Krentzman, an attorney and businessman, put his own unique spin on the NIL game with We Are NIL.

We Are NIL emphasizes the future of Penn State’s athletes, as the collective offers insurance to players, so it sets them up for success should something happen to them during their playing career.

“What if the guy is banking on the next level and something happens? If you start out with a half a million dollars in your pocket as a 21, 22-year-old college student, guess what? You’ve got a really nice start on life,” Krentzman said.

Offensive tackle Caedan Wallace has already been provided permanent total disability insurance, which gives him benefits if he’s no longer able to work, or in this case, play football. Defensive tackle D’Von Ellies has also been signed to the collective.

“Insurance is not easy to get for football players. You have to have a certain amount of potential earning power with your game to be able to get that insurance, but a really good agent can maybe push those boundaries a little bit so we were able to secure Caedan Wallace insurance,” Krentzman said.

NIL collectives don’t only benefit athletes, either. All three collectives offer benefits to those who choose to subscribe or donate, including autographed memorabilia, exclusive content and discounts.

Certain demographics, especially older generations, are more accepting of NIL and willing to donate than others, though.

Since the NIL landscape is still very new relative to when college football was invented, a lot of people still haven’t completely bought into the new change to college sports. Toniatti recalled his time in college “being told to stay away from the student-athletes” because of the strict NCAA rules.

That’s something that all three collectives are trying to change but have struggled with so far, especially at Penn State. According to Krentzman, the resistance at Penn State “runs deeper than many, many other schools.”

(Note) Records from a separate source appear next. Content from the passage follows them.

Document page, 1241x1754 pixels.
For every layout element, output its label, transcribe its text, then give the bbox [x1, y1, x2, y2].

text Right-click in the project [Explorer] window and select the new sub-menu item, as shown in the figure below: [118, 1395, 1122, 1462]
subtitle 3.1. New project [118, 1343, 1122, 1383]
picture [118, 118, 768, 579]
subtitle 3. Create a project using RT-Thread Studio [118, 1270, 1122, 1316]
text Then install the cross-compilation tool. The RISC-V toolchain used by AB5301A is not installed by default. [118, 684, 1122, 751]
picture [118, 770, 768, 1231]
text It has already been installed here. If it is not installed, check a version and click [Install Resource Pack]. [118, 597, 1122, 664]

As a result, the collectives have stressed the importance of marketing in general, but with older demographics in mind. Success With Honor has put advertisements on the scoreboard in Beaver Stadium, and the collective’s namesake is based off of a Joe Paterno phrase that “older people remember.”

“We are doing it through media, through Bellisario [College of Communications] and social media,” Toniatti said.

The presence of the three collectives has already given athletes across all sports more opportunity to profit off of their name, image and likeness, but the collectives themselves haven’t really found a way to collaborate with each other yet.

Maybe contrary to what some people might believe, the competition over sponsoring athletes isn’t cutthroat, as all three collectives share the same goal of benefitting the athletes. However, they haven’t been able to find a way to collaborate yet.

“[Lions Legacy Club and us] had discussions for a while,” Krentzman said, adding that We Are NIL and Lions Legacy Club considered merging. “I think less [collectives] is better, rather than duplicating a lot of the same efforts. It would’ve been efficient, and frankly, I think it would’ve simplified things.”